The environment is also a big theme in the publishing world. People have been really affected by plastic and want to create less waste and buy less ‘stuff’. Cleaning and decluttering is a big trend too. As the political world is so out of control and people feel powerless, they want to control the things they can like their homes and environment and try and find some sort of order. We’re all seeking simplicity. If you keep things simple you have more time to focus on the important things in life and also use that time to learn new things. It’s very telling that the non-fiction book that created the biggest buzz at the London Book Fair was a memoir about a Swedish father and son who go on eel fishing expeditions together. It’s about simple pleasures, a mutual love of nature and gaining understanding of a mysterious fish!
What about food trends?In 2015 we published ‘Deliciously Ella’ which was the biggest-selling debut cookbook and helped spark a healthy eating revolution in the UK. People still want these kinds of books but it’s less about specific trends. So they might not be fully vegan but there’s a definite movement towards eating less meat and eating more vegetables and people want books that will give them inspiration and easy ways to do that.
Do you ever approach authors directly? There’s a big leaning towards expertise so often we will spot a trend and find someone who is an expert in that area. Social media is still relevant but it’s more about engagement and having a unique voice rather than necessarily having a huge amount of followers. We’re looking for people who are saying something in a different way to everyone else.

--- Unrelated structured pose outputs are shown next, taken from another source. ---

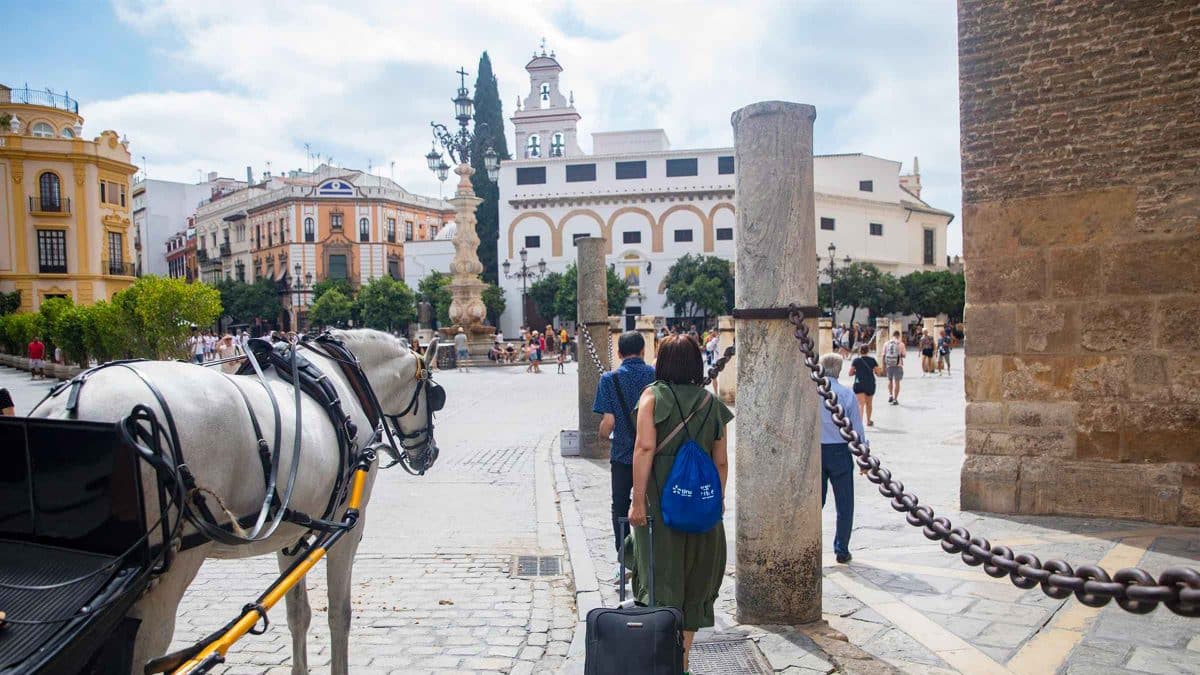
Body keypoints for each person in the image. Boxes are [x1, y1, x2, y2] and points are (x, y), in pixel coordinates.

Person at [627, 334, 733, 674]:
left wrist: (638, 501)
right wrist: (714, 503)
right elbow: (722, 463)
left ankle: (664, 660)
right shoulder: (710, 402)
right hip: (702, 510)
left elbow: (644, 449)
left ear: (662, 363)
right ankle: (683, 660)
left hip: (660, 509)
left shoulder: (652, 398)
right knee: (693, 584)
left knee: (661, 580)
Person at [592, 331, 657, 579]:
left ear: (619, 354)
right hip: (650, 455)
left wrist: (601, 436)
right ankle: (650, 556)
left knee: (620, 507)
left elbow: (608, 422)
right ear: (643, 351)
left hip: (621, 456)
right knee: (650, 505)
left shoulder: (609, 379)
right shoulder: (654, 376)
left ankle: (625, 558)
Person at [819, 352, 868, 564]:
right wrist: (863, 456)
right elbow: (857, 429)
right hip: (840, 452)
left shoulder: (813, 392)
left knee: (814, 504)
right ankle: (841, 548)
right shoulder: (847, 394)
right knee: (844, 503)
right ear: (839, 370)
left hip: (816, 452)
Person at [848, 344, 880, 426]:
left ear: (860, 351)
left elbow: (850, 373)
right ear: (868, 351)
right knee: (869, 404)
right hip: (870, 384)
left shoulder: (856, 360)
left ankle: (859, 423)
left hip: (859, 384)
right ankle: (868, 421)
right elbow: (878, 373)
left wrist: (857, 372)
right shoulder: (872, 360)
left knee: (860, 404)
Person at [883, 330, 906, 405]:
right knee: (897, 382)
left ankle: (890, 395)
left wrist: (884, 365)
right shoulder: (901, 344)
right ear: (899, 336)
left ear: (892, 335)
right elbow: (904, 355)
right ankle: (895, 399)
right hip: (898, 365)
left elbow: (884, 355)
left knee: (890, 380)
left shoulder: (886, 343)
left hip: (889, 365)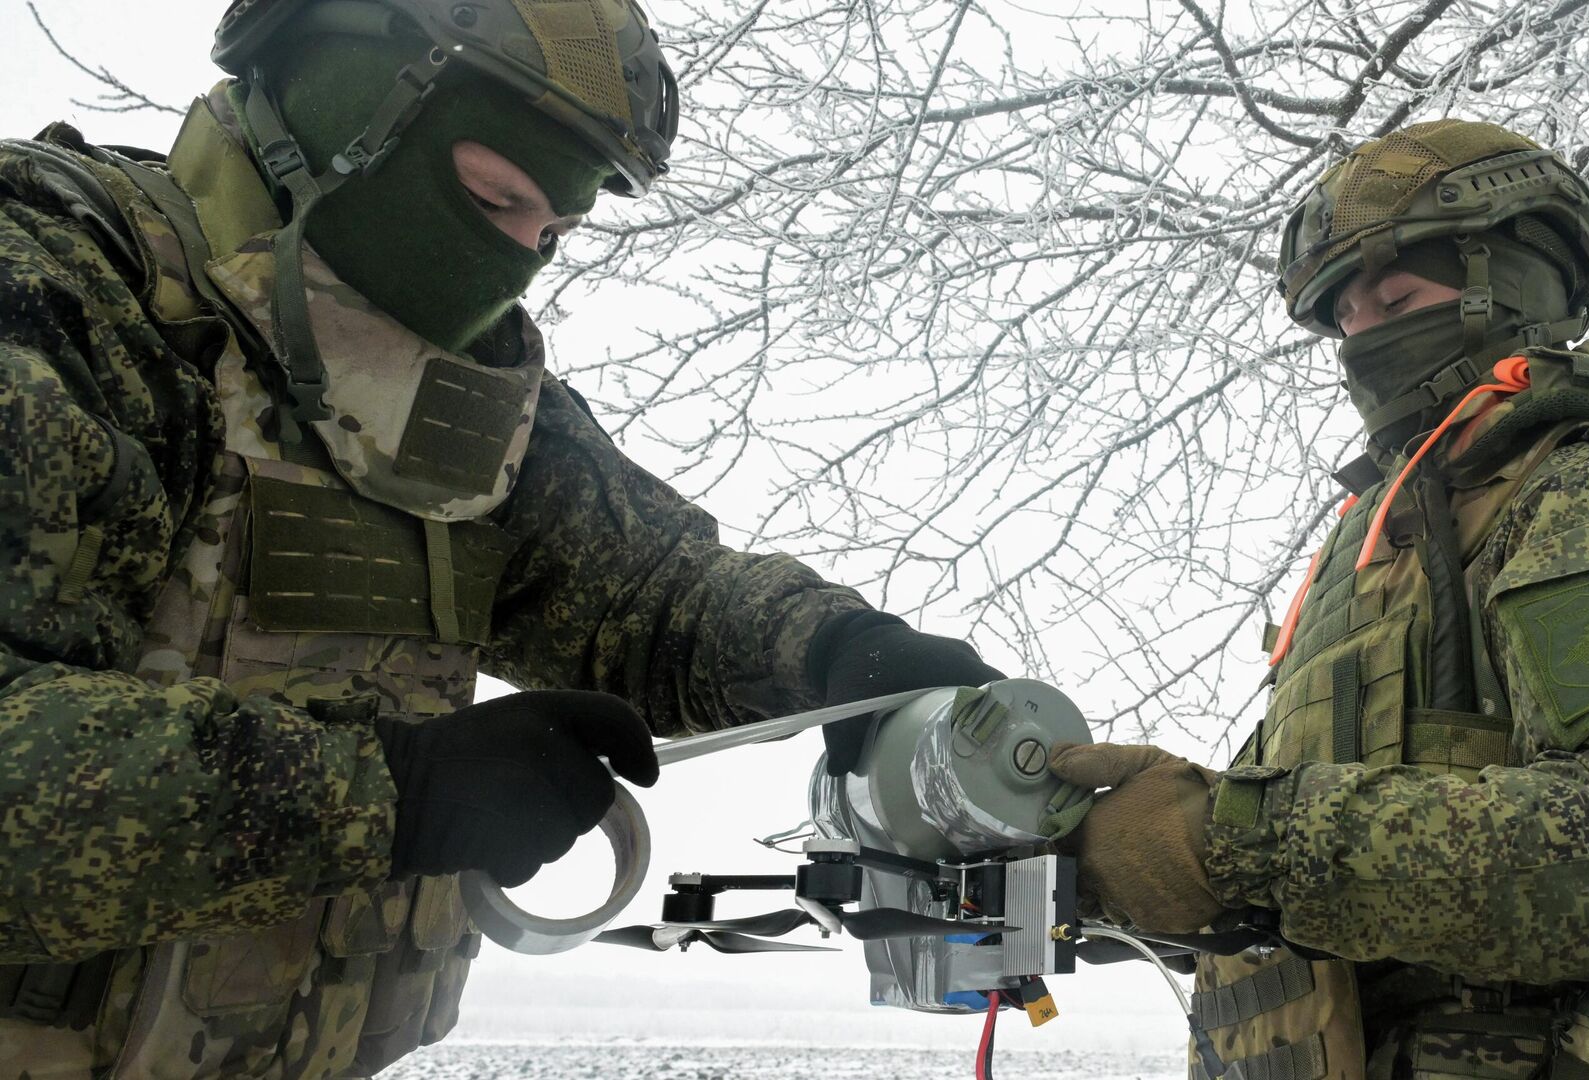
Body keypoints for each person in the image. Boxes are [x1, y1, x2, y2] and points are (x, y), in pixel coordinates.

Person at [0, 1, 999, 1075]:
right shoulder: (64, 285)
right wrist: (391, 794)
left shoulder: (451, 388)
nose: (517, 259)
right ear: (347, 118)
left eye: (552, 234)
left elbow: (644, 593)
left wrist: (835, 651)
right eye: (493, 199)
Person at [1047, 120, 1589, 1078]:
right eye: (1345, 318)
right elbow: (1343, 889)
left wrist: (1235, 842)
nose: (1363, 338)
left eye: (1396, 297)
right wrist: (1132, 867)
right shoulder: (1376, 544)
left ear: (1516, 283)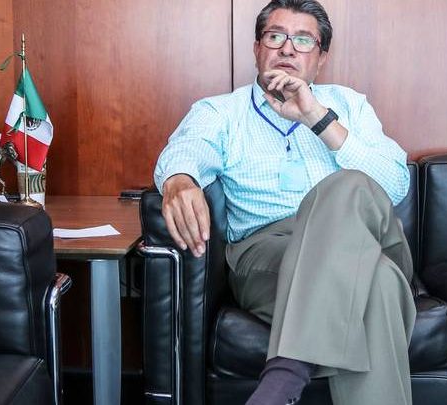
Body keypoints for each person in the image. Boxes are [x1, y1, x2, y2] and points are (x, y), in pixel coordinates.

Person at [153, 1, 416, 404]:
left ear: (321, 58)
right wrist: (179, 179)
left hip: (371, 240)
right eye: (275, 36)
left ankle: (284, 376)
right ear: (257, 49)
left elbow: (396, 185)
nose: (288, 48)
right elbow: (187, 149)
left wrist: (317, 119)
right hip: (270, 255)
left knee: (346, 186)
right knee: (377, 283)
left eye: (304, 40)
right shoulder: (221, 112)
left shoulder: (349, 105)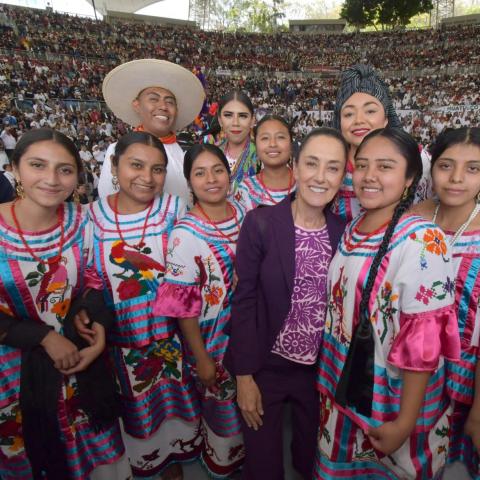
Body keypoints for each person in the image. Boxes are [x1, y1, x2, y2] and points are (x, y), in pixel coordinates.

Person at [315, 127, 460, 479]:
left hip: (392, 398)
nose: (369, 176)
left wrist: (405, 421)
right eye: (362, 165)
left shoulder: (424, 241)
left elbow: (424, 341)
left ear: (410, 177)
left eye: (385, 166)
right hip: (342, 381)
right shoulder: (353, 228)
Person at [0, 128, 131, 479]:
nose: (52, 180)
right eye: (38, 166)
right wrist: (43, 337)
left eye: (65, 169)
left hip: (77, 362)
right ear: (14, 169)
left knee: (91, 449)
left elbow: (93, 282)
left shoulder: (81, 219)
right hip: (14, 372)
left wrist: (99, 331)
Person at [225, 128, 348, 479]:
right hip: (265, 369)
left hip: (318, 373)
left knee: (311, 460)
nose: (320, 177)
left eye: (333, 168)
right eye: (312, 163)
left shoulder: (343, 231)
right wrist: (245, 378)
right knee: (264, 467)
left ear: (342, 176)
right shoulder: (261, 223)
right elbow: (244, 300)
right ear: (295, 165)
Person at [77, 131, 196, 479]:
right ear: (114, 166)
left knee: (175, 408)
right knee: (137, 416)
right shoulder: (91, 217)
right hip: (119, 343)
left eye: (157, 169)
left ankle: (174, 465)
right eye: (136, 165)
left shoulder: (174, 209)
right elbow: (90, 278)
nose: (147, 177)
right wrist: (87, 308)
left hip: (172, 338)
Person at [153, 144, 246, 477]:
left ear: (229, 173)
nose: (211, 179)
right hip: (212, 343)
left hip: (249, 334)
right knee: (224, 411)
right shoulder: (184, 233)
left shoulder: (244, 212)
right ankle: (225, 465)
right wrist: (202, 357)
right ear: (189, 182)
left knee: (250, 405)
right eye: (200, 173)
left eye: (218, 170)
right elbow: (182, 308)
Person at [412, 127, 480, 479]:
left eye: (473, 168)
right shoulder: (413, 218)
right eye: (446, 165)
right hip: (416, 372)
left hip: (468, 374)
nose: (456, 179)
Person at [331, 64, 432, 221]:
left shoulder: (418, 159)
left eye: (370, 111)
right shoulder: (331, 162)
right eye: (349, 113)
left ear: (386, 118)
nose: (359, 120)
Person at [98, 59, 205, 203]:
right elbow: (110, 202)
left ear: (176, 111)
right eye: (153, 99)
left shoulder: (185, 153)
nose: (163, 106)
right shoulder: (118, 150)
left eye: (170, 102)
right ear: (137, 105)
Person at [235, 114, 295, 211]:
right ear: (256, 145)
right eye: (265, 138)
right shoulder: (244, 190)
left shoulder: (305, 184)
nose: (272, 144)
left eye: (280, 137)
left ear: (291, 143)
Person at [215, 90, 259, 195]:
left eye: (242, 116)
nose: (235, 123)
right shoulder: (210, 153)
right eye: (228, 115)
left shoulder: (262, 157)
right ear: (220, 120)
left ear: (252, 121)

What’s on your reading pile? I’m currently reading ‘Bookworm’ by Lucy Mangan which is reminding me of so many lost and much-loved children’s books. I recently finished ‘The Salt Path’ which was very powerful. It’s a love story and a story of loss and new beginnings as well as an interesting take on the fine line between having it all and having nothing. It’s very worthy of all the recognition it’s had. I’m about to start reading ‘Sweet Sorrow’ the new one from David Nicholls which is Hodder’s big summer read – I’m lucky to have a proof copy.
Which books do you wish you’d published?‘Mindfulness’ by Mark Williams and Dr Danny Penman. It outlined a new and effective model of self-help that’s gone on to sell more than 100k copies – it’s what we call a ‘category killer’ in the trade. I also would have loved to publish Marie Kondo – an incredible and unexpected phenomenon.